4 DUTARTRE A., HAURY J., JIGOREL A., LAPLACE C., 1997. Possibilités de gestion de l'invasion de la retenue de Pen Mur (MUZILLAC, MORBIHAN) par une plante aquatique exotique : Egeria densa. Cemagref, Unité de Recherche Qualité des Eaux, ENSA/INRA Rennes, INSA Rennes. Rapport pour le Conseil Général du Morbihan, 142 p.

Signalons qu'une part importante de ces éléments d'analyse est déjà présente dans les divers documents écrits disponibles au PNRB et chez ses partenaires. Un complément d'intégration de ces éléments reste toutefois à réaliser pour parfaire l'analyse en cours et mener le programme à son terme.

La poursuite de ce programme est la suivante :

- prévu en juin, un séminaire de transmission des résultats de cette première analyse à l'ensemble des parties prenantes de la gestion de l'espèce sur le site permettra de confronter les résultats de cette analyse aux avis et demandes des différentes parties prenantes pour extraire des éléments explicatifs complémentaires utiles à la finalisation de l'étude.
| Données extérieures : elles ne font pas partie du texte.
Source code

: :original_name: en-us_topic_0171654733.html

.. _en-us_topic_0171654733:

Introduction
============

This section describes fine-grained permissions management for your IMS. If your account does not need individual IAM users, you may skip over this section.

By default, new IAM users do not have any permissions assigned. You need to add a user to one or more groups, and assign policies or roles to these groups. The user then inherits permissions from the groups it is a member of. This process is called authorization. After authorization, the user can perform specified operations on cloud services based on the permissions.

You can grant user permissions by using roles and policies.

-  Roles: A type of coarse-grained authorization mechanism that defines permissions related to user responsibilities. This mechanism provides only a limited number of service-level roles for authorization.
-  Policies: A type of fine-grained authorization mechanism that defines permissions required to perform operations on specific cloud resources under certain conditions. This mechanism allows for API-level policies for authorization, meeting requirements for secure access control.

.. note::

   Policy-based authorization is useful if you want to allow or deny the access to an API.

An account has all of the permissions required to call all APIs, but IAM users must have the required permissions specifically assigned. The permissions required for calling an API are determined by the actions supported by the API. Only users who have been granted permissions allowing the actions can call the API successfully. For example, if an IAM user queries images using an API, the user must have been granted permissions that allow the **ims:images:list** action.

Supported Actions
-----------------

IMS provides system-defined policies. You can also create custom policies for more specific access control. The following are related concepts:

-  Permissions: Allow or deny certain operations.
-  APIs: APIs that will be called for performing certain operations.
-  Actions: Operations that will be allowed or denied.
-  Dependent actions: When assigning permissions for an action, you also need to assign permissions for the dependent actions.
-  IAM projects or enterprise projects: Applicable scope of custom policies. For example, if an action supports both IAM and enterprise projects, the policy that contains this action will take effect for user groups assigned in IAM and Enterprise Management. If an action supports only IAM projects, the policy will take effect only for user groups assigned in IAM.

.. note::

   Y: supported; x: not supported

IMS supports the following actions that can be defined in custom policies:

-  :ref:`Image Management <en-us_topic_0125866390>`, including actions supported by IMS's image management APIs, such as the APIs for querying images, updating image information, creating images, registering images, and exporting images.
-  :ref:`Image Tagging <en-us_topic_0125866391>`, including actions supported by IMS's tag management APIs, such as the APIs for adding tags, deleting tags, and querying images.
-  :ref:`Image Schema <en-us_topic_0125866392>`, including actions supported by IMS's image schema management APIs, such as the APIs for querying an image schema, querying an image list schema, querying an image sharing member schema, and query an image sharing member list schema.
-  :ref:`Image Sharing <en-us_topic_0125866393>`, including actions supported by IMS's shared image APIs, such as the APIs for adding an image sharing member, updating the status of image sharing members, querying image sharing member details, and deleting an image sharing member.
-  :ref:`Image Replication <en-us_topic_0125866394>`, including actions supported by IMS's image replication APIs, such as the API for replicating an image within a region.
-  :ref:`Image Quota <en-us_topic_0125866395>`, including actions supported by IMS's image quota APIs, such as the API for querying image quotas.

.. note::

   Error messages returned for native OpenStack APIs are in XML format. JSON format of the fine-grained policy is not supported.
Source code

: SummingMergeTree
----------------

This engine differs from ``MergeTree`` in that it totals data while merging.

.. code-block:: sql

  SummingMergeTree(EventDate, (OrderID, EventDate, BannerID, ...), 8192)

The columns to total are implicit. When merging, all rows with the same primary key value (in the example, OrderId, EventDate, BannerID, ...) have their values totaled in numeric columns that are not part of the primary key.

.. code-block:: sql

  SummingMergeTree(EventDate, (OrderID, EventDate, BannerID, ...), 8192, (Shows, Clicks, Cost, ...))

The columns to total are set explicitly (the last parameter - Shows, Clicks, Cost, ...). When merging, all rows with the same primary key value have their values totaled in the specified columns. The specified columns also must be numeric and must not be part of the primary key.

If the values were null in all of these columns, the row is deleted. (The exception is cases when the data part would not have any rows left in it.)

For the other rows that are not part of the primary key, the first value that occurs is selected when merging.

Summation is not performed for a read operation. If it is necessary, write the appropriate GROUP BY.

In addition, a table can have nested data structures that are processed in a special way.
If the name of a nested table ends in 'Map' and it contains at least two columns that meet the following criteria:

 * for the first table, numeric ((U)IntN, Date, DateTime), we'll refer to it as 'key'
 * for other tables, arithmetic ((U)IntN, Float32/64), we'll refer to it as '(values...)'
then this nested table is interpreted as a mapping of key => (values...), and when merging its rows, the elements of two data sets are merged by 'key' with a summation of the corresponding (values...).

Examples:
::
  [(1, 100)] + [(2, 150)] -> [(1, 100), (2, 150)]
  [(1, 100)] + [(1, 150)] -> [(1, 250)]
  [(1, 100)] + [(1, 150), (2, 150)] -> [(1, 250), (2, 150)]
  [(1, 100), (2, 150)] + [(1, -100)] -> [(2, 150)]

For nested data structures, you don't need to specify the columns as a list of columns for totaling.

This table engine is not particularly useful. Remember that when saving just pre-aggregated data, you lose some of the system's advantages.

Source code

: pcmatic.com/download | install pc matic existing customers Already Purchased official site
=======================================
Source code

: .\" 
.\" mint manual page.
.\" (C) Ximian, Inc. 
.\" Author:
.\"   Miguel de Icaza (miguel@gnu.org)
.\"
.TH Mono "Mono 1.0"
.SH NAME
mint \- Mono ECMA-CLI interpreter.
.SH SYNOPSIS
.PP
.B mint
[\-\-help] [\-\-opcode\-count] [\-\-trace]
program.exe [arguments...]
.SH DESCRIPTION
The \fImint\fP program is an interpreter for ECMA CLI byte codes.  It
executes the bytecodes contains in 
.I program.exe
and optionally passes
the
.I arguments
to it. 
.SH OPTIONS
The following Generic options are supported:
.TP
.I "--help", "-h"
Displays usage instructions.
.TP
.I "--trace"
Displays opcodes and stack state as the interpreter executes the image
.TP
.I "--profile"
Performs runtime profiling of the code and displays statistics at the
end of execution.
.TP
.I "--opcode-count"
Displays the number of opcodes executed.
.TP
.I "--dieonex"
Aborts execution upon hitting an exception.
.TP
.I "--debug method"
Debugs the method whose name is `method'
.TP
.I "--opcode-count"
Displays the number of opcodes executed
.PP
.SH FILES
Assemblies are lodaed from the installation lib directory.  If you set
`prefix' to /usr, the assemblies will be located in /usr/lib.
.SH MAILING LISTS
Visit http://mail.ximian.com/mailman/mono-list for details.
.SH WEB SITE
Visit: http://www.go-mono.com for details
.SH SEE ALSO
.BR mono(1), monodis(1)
- les relevés de discussions de ce séminaire seront ensuite intégrés afin de reformuler un bilan des connaissances disponibles, des acquis sur les interventions de gestion sur l'espèce donnée et des éventuels besoins de "comblement" des lacunes subsistant dans les connaissances pour améliorer encore les pratiques de gestion.

Le rapport final de l'analyse globale de la démarche engagée par le gestionnaire comportant une identification d'éventuelles pistes d’amélioration de la gestion de l'espèce en Brière et des éléments transposables à d'autres sites sera remis à la fin de l'exercice 2012.